Stated problem: Count the lines in the material below that contain the string "kern", matching case exactly, and give only the number.

Exercise inputs:
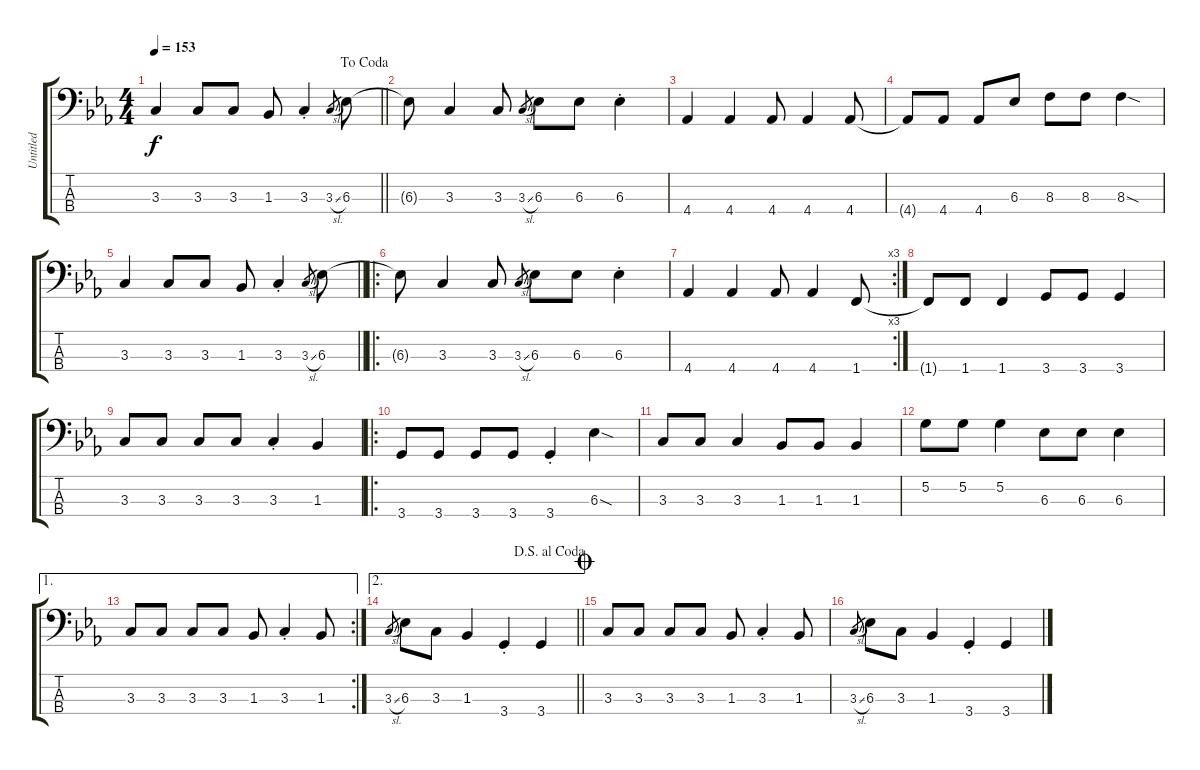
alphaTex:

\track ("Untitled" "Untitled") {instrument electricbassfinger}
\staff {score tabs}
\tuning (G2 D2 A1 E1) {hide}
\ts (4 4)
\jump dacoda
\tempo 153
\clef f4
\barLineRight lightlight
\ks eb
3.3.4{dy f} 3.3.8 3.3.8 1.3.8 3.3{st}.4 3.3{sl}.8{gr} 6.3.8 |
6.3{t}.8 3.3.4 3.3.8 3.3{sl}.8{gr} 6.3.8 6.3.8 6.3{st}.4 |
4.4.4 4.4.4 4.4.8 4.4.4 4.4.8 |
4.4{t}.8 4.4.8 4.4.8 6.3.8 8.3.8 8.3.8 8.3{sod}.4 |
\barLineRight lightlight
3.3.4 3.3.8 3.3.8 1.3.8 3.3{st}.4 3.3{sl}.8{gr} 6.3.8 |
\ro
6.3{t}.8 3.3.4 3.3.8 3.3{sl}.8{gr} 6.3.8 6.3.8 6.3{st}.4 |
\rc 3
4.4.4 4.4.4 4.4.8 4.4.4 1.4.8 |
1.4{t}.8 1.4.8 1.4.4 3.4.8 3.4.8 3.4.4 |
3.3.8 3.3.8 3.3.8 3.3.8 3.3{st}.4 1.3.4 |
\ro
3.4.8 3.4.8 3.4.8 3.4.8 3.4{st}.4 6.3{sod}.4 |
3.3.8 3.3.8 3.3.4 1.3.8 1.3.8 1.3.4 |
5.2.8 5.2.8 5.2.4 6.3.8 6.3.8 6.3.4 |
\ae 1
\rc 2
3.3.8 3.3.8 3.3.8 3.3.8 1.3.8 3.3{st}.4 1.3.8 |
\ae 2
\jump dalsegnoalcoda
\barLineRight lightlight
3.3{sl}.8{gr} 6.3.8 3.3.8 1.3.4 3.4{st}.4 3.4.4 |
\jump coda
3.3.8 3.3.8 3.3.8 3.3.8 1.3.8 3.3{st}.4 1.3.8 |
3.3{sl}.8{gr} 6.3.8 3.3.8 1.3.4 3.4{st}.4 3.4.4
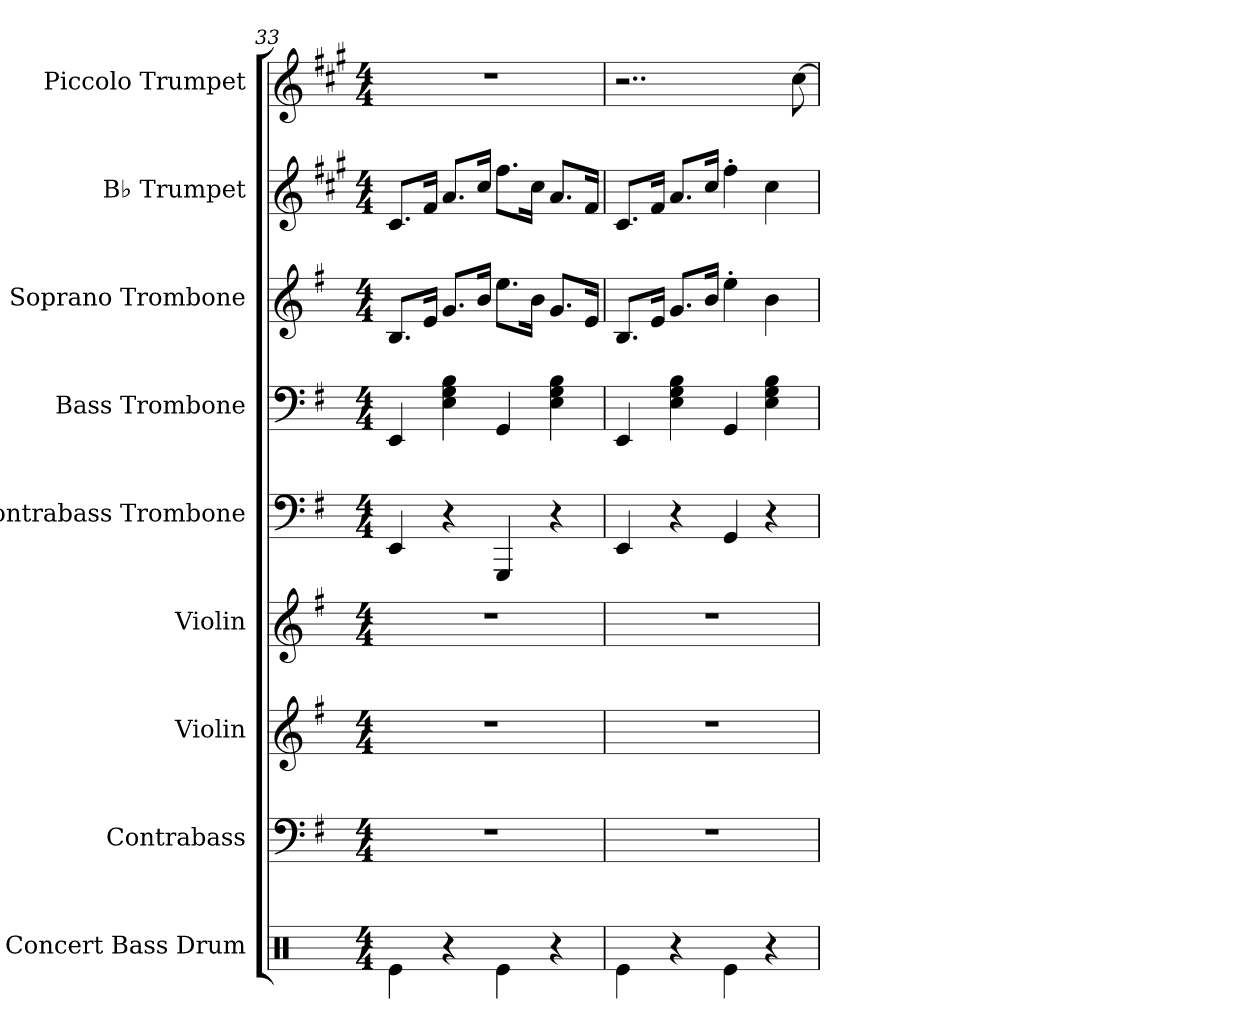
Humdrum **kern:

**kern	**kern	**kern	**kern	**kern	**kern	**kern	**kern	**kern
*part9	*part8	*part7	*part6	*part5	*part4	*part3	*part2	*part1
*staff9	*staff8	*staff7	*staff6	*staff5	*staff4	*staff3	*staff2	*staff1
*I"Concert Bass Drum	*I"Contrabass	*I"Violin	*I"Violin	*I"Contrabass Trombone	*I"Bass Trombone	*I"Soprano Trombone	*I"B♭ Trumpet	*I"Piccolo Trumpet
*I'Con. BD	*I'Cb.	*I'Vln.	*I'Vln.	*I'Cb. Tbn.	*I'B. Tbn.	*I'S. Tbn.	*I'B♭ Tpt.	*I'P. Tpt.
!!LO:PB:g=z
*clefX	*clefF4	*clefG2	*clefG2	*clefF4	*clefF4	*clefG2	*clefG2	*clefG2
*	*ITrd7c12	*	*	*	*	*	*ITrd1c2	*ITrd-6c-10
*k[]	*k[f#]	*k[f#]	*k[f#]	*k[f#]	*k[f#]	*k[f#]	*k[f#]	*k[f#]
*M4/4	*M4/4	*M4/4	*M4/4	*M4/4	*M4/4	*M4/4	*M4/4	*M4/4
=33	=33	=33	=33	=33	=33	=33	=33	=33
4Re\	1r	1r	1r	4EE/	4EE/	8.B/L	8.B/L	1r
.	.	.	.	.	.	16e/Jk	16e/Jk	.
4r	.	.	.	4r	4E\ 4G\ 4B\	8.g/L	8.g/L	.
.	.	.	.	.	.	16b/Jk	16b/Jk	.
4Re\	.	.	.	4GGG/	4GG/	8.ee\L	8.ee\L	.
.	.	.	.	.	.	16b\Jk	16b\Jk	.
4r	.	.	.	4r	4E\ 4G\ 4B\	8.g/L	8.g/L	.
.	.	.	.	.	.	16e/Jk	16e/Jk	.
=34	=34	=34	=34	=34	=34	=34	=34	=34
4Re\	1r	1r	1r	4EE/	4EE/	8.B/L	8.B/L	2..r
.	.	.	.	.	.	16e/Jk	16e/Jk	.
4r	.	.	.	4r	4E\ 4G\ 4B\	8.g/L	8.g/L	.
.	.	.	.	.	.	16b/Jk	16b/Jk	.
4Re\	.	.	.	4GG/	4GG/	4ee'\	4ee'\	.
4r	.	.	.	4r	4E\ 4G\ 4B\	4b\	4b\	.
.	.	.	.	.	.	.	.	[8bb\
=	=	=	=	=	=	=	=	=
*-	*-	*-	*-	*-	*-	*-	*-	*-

Result below: 2